My thoughts exactly!!!!

The guy didn't shoot one target for crying out loud!! I don't understand how they could justify keeping his money. I am sure the club will not last if they treat people like this.....


----------



## dw'struth (Mar 14, 2008)

loomis77 said:


> Personally, I would not of asked for my money back. I would of just considered it a donation to the club. But I guess thats just my easy goin' Aussie nature.


Australia also has one of the best, if not the best, economies in the world right now. The fact is that the guy dind't owe them for anything. Not saying that you are wrong, but I wouldn't expect everyone to just write it off...


----------



## field14 (May 21, 2002)

Not exactly the wisest decision made by that club! Bad enough to not refund the money, but if they were laughing at the fella in addition to this, then that is even more inexcusable. Sounds as if they lost one holy heck of a lot more money than simply that $10 refund.

field14 (Tom D.)


----------



## Lowlevlflyer (Aug 2, 2011)

He'd definitely have gotten his money back if it had been at our club... plus there'd have been no telling how many guys scrambling trying to either get his rig fixed, or find him one to shoot!


----------



## varmintvaporize (Feb 9, 2010)

Ashland Bowman can kiss my butt!!!!! What a shame it WAS, I repeat WAS a nice place to shoot. 

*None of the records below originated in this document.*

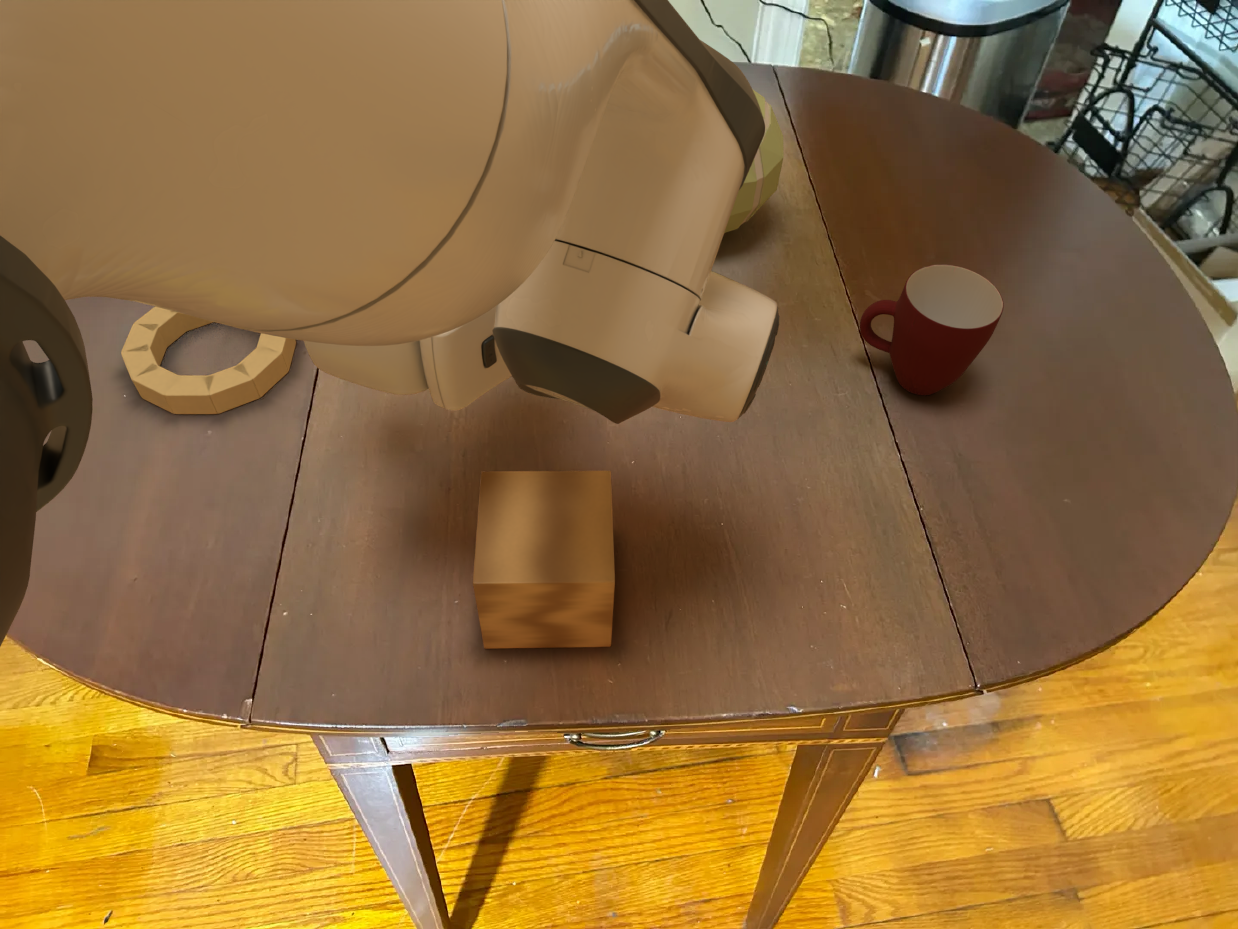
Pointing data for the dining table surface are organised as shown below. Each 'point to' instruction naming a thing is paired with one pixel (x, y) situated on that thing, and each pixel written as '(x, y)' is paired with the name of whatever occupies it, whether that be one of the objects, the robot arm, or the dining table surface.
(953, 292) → the mug
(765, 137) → the decorative sphere
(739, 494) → the dining table surface
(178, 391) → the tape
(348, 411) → the dining table surface
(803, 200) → the dining table surface
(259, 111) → the robot arm
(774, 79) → the dining table surface
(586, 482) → the block stand
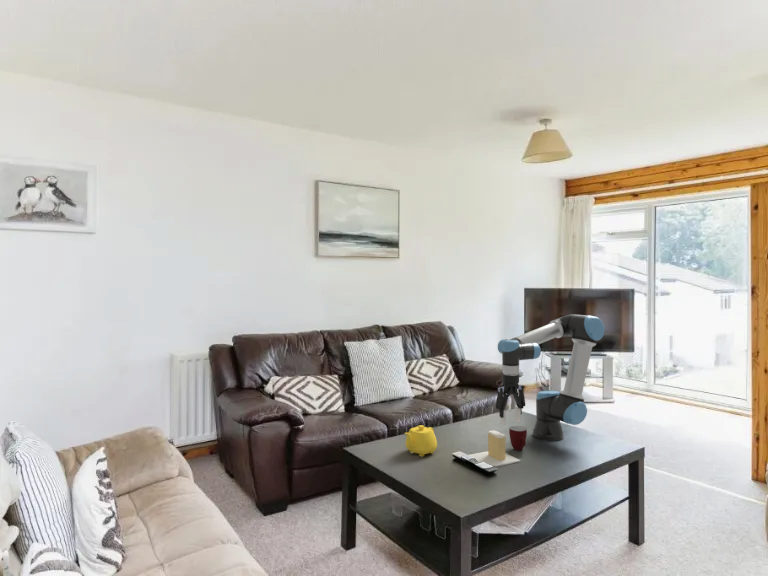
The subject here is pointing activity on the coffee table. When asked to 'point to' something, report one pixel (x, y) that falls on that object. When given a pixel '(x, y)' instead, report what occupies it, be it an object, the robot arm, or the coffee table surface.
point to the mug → (518, 437)
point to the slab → (496, 445)
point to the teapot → (421, 440)
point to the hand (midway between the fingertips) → (510, 423)
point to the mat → (492, 461)
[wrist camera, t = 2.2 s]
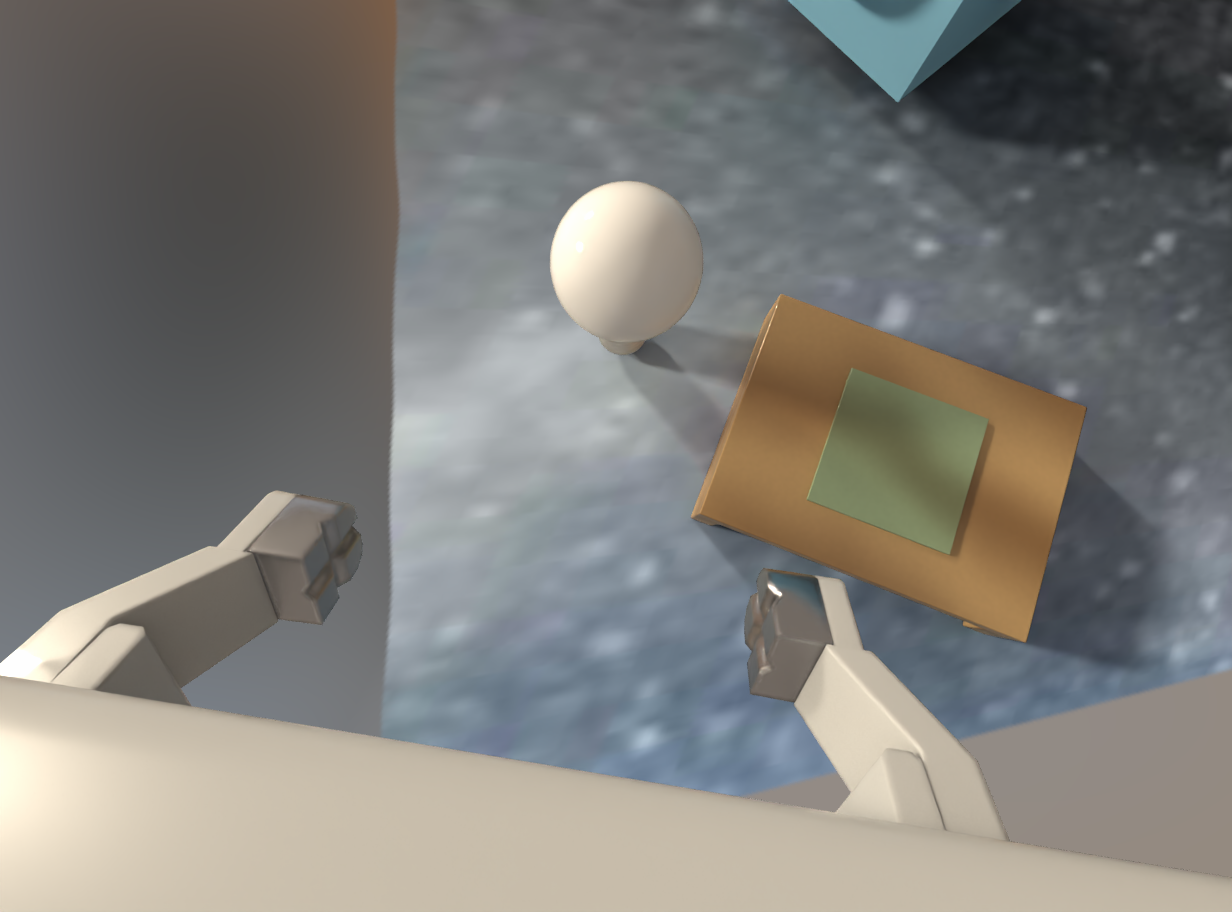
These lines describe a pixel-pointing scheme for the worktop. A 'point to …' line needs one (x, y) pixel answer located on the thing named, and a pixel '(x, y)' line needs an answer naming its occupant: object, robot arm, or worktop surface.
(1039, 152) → the worktop surface
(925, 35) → the teakettle
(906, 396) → the shelf
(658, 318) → the lightbulb
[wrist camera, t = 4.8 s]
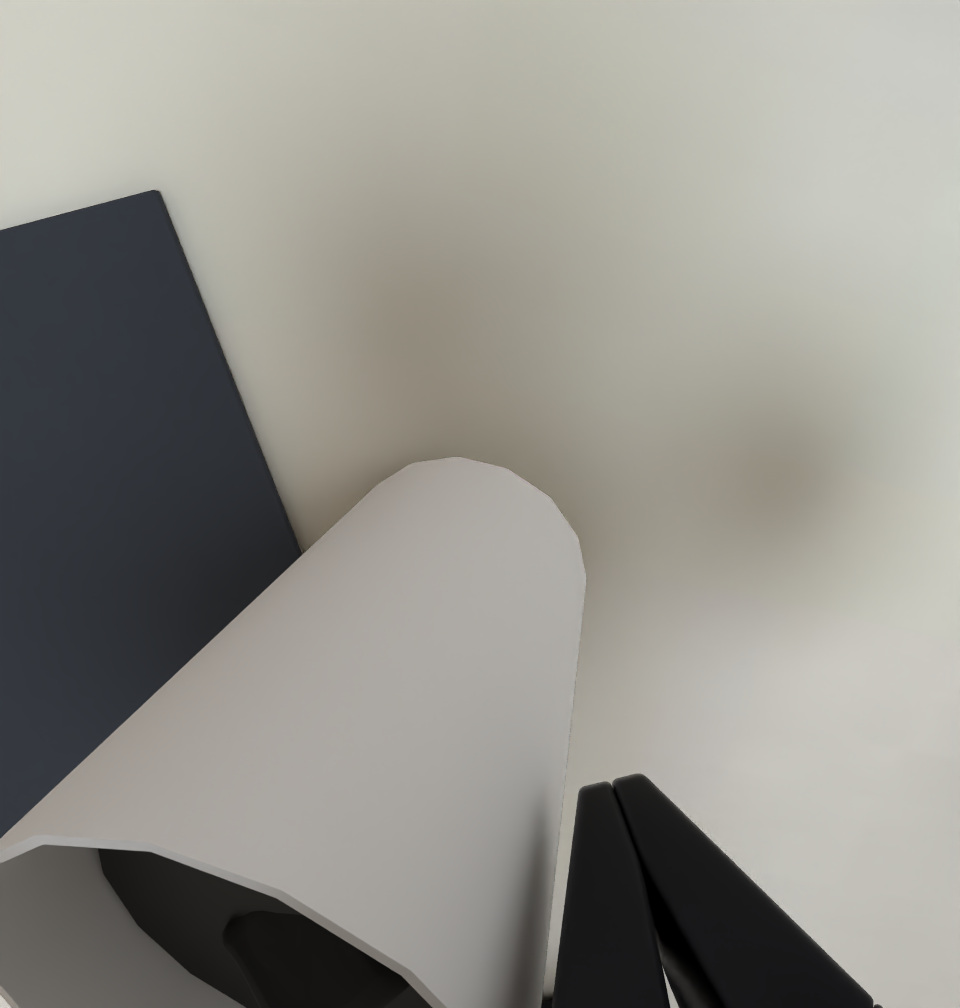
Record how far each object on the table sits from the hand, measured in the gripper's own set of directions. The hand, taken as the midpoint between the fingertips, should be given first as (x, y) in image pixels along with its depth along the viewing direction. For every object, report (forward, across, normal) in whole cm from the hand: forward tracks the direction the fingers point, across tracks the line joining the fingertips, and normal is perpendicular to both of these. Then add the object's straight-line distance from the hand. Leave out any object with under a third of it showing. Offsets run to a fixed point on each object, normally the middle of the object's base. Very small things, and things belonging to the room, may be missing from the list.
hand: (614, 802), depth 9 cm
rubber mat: (+9, +11, +1) cm, 14 cm away
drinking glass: (+8, +2, 0) cm, 8 cm away
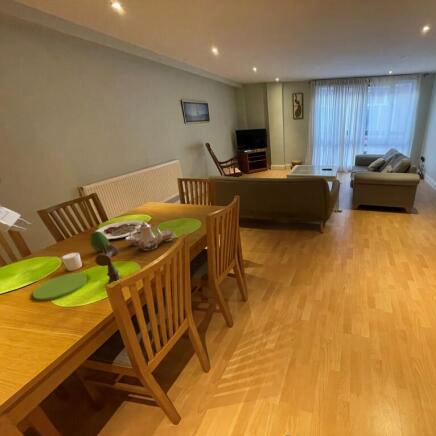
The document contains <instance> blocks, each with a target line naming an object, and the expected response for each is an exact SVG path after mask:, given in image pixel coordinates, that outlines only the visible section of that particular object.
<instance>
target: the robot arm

I personally know the man this happened to. He is the type of guy that if a club needed money for something, he would drop $100 and not worry about it.


----------



## mikecs4life (Sep 13, 2009)

Awful. He should have been refunded.


----------



## Ultra Limited (May 11, 2006)

field14 said:


> Not exactly the wisest decision made by that club! Bad enough to not refund the money, but if they were laughing at the fella in addition to this, then that is even more inexcusable. Sounds as if they lost one holy heck of a lot more money than simply that $10 refund.
> 
> field14 (Tom D.)



Ditto.


----------



## BenjaminT (Apr 1, 2009)

Refund was definitly required there...


----------



## IndianaBrian (Mar 20, 2009)

A refund was definatly in order. It will cost them in the long run.....so stupid move.


----------



## Robert43 (Aug 2, 2004)

Very poor on the club


----------



## K-DOGG (Jul 10, 2003)

Im only going to reply to this one time. I asked for the guys name in another post to offer him to shoot for free at our next shoot. And again.No one was laughing at him when he came back in to ask for his money back.In hind sight,i should have given his money back? But cant understand why it taken him so long to come back in to ask for his money back? The shoot was almost over? I would have taken the bow back in and showed someone the bow and explained what had happened right away. And I did tell the gentleman that i was sorry about his bow,again NO one was laughing!!! We try to make everyone happy,but in some cases its not possible.So send me his name and he will shoot for free at our next shoot,really this is all i can do after the fact. Our club is over 50 years old,and this is the first time anyone has asked for there money back.


----------



## hoyt669 (Apr 3, 2011)

All the clubs in Southern Indiana would have refunded it


----------



## Leon Garfield (Feb 2, 2008)

What has happened to common sense in this country???? Why would anyone in there right mind even dispute the issue over a few dollars even if your friend had shot a few targets. This is once again just so disgusting of an issue to see happening and even worse in our community. Tell your friend to check them off the list for places to return. I hope he got his bow fixed a cracked limb really stinks. And for Ashland bowman you flat out discuss me.


----------



## ohiobullseye (Feb 6, 2011)

I wonder if when you paid to shoot a big event like the IBO Triple Crown or an ASA sponsered event if they would have refunded his money? I do know that it dosen't compare apples to appples cause of the cost to pay and that the a local shoot is more of a fun/practice shoot rather than a big compitition. I do bring 2 bows to an IBO event but I do not always on a local 3d course. Now on my own two cents, I think the club should of just given his $10 back or a rain check and avoided all of this stuff over $10.


----------



## BowMadinTN (Jan 2, 2010)

Saw k-dogg's reply and if that is the case it looks like a big misunderstanding. If he's just telling his side and it happened as the OP said then bash 'em and bash 'em good brother on every blog you can find! There is no room in our sport for folks like that! I wasn't there so i don't know.


----------



## deerhunter7273 (Mar 22, 2010)

please close thread


----------